The story of the higher rate pension tax relief has much in common with the tale of The Boy Who Cried Wolf. Every Budget, emergency Budget, and Autumn Statement heralds the announcement that 'the chancellor is cutting 40% relief'.
It hasn't happened yet, but we all know what happened in the fairy story.
For those who don't know, everyone receives pension tax relief on their pension contributions. Effectively you get your income tax back in the form of a pension top up, so those paying basic 20% tax get 20% back, and those paying higher rate tax get 40% back.
The government wants us to pay into pensions and tax relief is its way of saying well done on your contribution and encouraging us to put away more. The problem is that it is very expensive. Total pensions tax relief costs the government around £28.8 billion a year, according to Treasury figures and higher rate tax relief makes up a £7 billion cost of that.
The main problem with higher rate tax relief is that the government doesn't 'get the money back' when you take your pension.
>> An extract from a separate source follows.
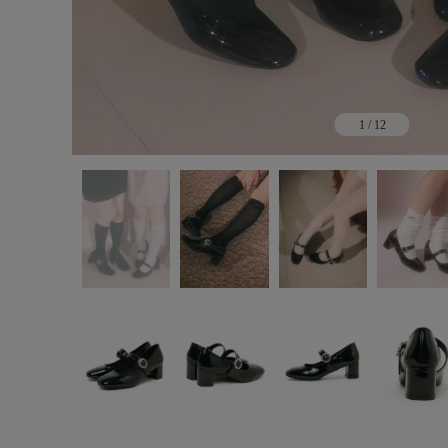
1
/
12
Pensions are taxed but when you reach retirement, unless you are particularly wealthy, you will most likely be a basic rate taxpayer – even if you have been a higher rate taxpayer for much of your working life.
So you can see the conundrum: basic rate taxpayers get 20% pension tax relief and then will pay back 20% income tax on their pension – even Stevens for the government.
But a higher rate taxpayer takes 40% tax relief but goes on to pay 20% income tax on their pension – the government is out of pocket.
I agree that it is unwise to keep changing the rules around pensions as it discourages saving but the government needs to take the bull by the horns, make some changes that may be unpopular. but will be more sustainable, and create a pension system that will work, is fair and won't need tinkering with for a long time.